Wiadomo, dlaczego Tomasz opierał się. Dlaczego nie chciał przyjąć prawdy o zmartwychwstaniu. Nie różnił się w tym od reszty apostołów. Oni mieli podobne trudności. Tak bardzo fakt zmartwychwstania przerastał świadomość konieczności śmierci i nieodwracalnych jej konsekwencji. Tak bardzo był trudny do wyobrażenia. Człowiek raz umarłszy więcej nie żyje już wśród ludzi, nie znajduje swego miejsca wśród żyjących na ziemi.

Apostołowie przyjęli rzeczywistość zmartwychwstania opierając się na doświadczeniu Chrystusa Zmartwychwstałego. Ujrzeli Go o śmierci pośród żyjących na ziemi, w Jerozolimie, w Wieczerniku, nad jeziorem w Galilei. I musieli dojść do tego wniosku, że „Chrystus powstawszy z martwych już więcej nie umiera…”, że „śmierć nad Nim nie ma już władzy” (Rz 6,9), że On stał się Panem śmierci.

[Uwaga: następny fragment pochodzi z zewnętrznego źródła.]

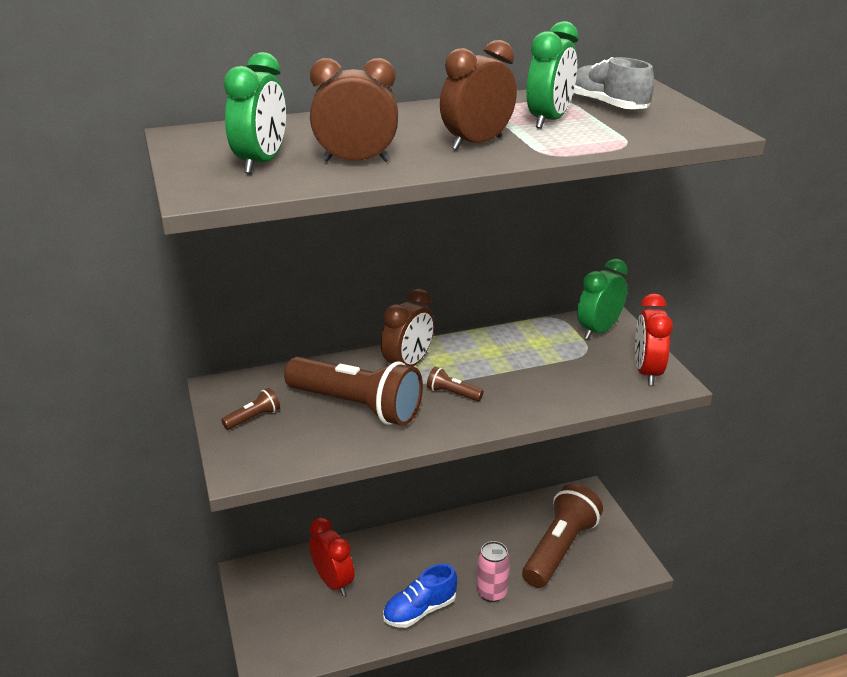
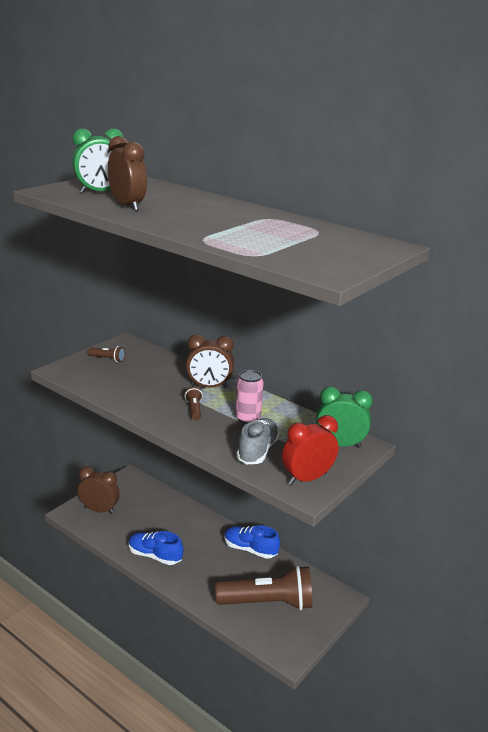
camera: 55 degrees right, 5 degrees down
brown flashlight [284,357,423,426] -> none
red clock [309,517,354,596] -> none
brown clock [440,40,517,150] -> brown clock moved to [78,466,120,514]
pink can [477,541,510,602] -> pink can moved to [235,370,263,424]
green clock [526,21,578,129] -> none
grey shoe [573,57,654,109] -> grey shoe moved to [237,418,280,464]
none -> blue shoe [224,525,280,559]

Tomasz nie był z nimi, gdy po raz pierwszy przyszedł do Wieczernika Chrystus. Stąd jego opór. Jego „niedowiarstwo”. Żądał dowodu. Takiego samego, jaki oni już otrzymali. Nie wystarczyły Tomaszowi ich słowa, ich informacja. Chciał się osobiście przekonać. I otrzymał, czego żądał. Jego „niedowiarstwo” stał się niejako dodatkowym dowodem.

Zwracano na to nieraz uwagę. Właśnie przez to, że się opierał wieści o zmartwychwstaniu, przyczynił się pośrednio do tego, że wieść ta nabrała jeszcze większej pewności. Tomasz „niedowierzający” stał się jakby szczególnym rzecznikiem pewności zmartwychwstania. Jak stwierdza św. Grzegorz Wielki: „więcej bowiem niewiara Tomasza do wiary nam pomogła, niż wiara innych uczniów. Gdy bowiem ten przez dotknięcie wiarę odzyskał, nasz duch, wyzbywszy się wszelkich wątpliwości, umocnił się w wierze. (…) I tak uczeń, który wątpił i dotykał stał się świadkiem rzeczywistego zmartwychwstania”.

(…)

Chrystus mówi do Tomasza: „Noli esse incredulus, sed fidelis” – „Nie bądź niedowiarkiem lecz wierzącym”.

Wiara jest – i nie przestaje być nigdy – programem Chrystusa w stosunku do człowieka.

„Błogosławieni, którzy nie widzieli (tak jak Tomasz), a uwierzyli”.

Wiara jest celem Zmartwychwstania. Jest jego owocem.